Tâche 1
D'après le texte de la page, pourquoi le sujet n'est-il pas sujet de lui-même face à l'art ? Expliquez-le en une ou deux phrases.

***

21h50, alors que les spectateurs de « Je suis un pays » entrent dans la grand salle du théâtre, le conglomérat blanc que nous formons s’avance en tapinois dans la coulisse. Telle une horde primitive où le tous pareils se fait maître, fratrie primordiale nécessaire à l’accomplissement d’un rituel, un rituel propre à ce spectacle qui a lieu tous les soirs à la même heure, tous les soirs s’opère sur cette « autre scène » un sacrifice auquel les quidams « quid-âmes » et intello-bobo en tous genres, spectateurs de la colline participent en tant que petits « autres », des semblables. D’abord installés dans une petite salle où est projetée une vidéo-conférence à propos des relations entre art et pouvoir, Il est question d’Ulrich von Sidow l’un des grands spécialistes de l’art qui en organisant le rapt de l’art dans tous les espaces dédiés, en remplaçant les œuvres par de vulgaires fac-similés, montre que l’art peut être substitué, l’art est reproductible, remplaçable et parfaitement insensé en tant qu’il n’a que le sens qu’on lui donne. L’art peut sauver le monde de sa déroute par une sorte d’effet rétroactif dans lequel il viendrait pointer la béance de nos existences. Au fond, en se laissant tromper par l’art au point de prendre le faux, le grossier pour le vrai, le sujet reste dans un rapport de semblant et n’est pas sujet de lui-même. La combinaison blanche métaphorise le rapport spéculaire à l’autre fait de semblant. La conférence tragicomique aboutit à un raisonnement abscons et tautologique sur l’art et le pouvoir, il est question de l’identité de cet Autre qui ne signe pas ses œuvres, remplace, série, se moque, contrefait, fait passer pour et nous fait tourner en bourrique. Le creux qu’il représente fait religion.
Complètement abasourdis par le charivari de la vidéo, alors que des grondements sourds et des cris de terreur raisonnent jusqu’à nous depuis la scène, nous sommes plongés dans une ambiance de fin du monde, l’attente de ce qu’on va nous demander est insoutenable. Un CRS accompagne un homme presque nu, terreux et ensanglanté, de son sang il inscrit sur le mur blanc : « je suis mort ici », nous annonce que dans un instant il se pendra sur scène, nous sommes là pour assister à son sacrifice. A cet instant nous comprenons que cette salle est le lieu de passage d’entre les deux pièces : « Je suis un pays » et « Voilà ce que jamais je ne te dirai ».

***

Tâche 2
Recopiez la partie des enregistrements qui s'ouvre au début de ceux-ci et se termine par la ligne contenant « патологией позвоночника, так », cette ligne comprise, en laissant de côté les images.

Données
***

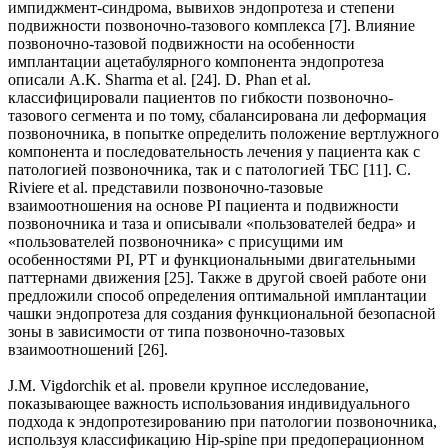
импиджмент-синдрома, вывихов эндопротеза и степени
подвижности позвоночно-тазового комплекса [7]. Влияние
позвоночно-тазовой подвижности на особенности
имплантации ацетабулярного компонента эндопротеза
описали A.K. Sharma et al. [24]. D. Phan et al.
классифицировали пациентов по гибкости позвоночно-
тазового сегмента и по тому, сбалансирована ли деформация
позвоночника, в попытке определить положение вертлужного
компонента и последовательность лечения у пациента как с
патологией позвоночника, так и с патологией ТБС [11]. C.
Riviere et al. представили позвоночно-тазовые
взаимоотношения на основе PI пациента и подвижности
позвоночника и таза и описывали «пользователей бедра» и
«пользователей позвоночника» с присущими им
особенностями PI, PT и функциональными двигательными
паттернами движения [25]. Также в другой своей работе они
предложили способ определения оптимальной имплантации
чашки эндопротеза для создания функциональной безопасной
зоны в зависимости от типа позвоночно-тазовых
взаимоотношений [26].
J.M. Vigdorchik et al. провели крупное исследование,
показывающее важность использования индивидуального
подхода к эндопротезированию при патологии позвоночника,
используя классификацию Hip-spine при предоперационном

***

Réponse 1
Il se laisse tromper par l'art au point de prendre le faux, le grossier, pour le vrai. Il reste ainsi dans un rapport de semblant.

Réponse 2
импиджмент-синдрома, вывихов эндопротеза и степени
подвижности позвоночно-тазового комплекса [7]. Влияние
позвоночно-тазовой подвижности на особенности
имплантации ацетабулярного компонента эндопротеза
описали A.K. Sharma et al. [24]. D. Phan et al.
классифицировали пациентов по гибкости позвоночно-
тазового сегмента и по тому, сбалансирована ли деформация
позвоночника, в попытке определить положение вертлужного
компонента и последовательность лечения у пациента как с
патологией позвоночника, так и с патологией ТБС [11]. C.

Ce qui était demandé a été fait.